[Stored items from a collection]
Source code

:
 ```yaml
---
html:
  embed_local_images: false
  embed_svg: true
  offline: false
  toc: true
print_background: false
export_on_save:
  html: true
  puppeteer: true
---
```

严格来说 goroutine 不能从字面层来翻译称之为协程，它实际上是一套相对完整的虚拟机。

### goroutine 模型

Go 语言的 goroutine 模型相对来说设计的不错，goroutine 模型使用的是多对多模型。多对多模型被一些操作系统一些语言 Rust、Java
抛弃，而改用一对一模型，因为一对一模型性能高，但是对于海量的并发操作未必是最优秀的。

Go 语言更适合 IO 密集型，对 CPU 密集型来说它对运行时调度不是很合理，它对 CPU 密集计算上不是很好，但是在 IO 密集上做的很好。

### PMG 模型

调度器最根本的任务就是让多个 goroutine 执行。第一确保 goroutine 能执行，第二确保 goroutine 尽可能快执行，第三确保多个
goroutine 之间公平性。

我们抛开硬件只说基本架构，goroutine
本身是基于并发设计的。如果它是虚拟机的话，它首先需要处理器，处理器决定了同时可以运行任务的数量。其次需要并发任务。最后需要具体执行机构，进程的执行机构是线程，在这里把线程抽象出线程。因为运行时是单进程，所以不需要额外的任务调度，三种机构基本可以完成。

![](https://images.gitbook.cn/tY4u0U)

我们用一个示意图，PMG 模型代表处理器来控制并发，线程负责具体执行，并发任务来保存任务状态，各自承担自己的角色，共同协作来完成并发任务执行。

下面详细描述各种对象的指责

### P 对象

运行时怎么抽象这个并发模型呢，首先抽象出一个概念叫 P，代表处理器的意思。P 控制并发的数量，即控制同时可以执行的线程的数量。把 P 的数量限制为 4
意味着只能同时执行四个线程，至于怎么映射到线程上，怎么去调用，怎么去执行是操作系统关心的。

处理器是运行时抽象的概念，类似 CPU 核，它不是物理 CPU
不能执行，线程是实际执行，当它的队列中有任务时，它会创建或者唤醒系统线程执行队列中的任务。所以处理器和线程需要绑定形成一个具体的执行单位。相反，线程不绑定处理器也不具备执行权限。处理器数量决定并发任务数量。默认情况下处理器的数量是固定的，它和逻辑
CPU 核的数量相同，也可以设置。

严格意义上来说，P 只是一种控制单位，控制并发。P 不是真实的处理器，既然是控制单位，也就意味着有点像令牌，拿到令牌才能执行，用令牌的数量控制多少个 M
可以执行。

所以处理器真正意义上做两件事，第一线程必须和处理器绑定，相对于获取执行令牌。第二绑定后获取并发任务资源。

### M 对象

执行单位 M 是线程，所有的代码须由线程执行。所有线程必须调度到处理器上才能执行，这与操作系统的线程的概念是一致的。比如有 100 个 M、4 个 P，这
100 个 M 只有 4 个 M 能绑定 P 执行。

▸ WORK REQUIRED:
For each line of the entries that holds the word "false", pull that line out.

▸ THE ANSWER:
  embed_local_images: false
  offline: false
print_background: false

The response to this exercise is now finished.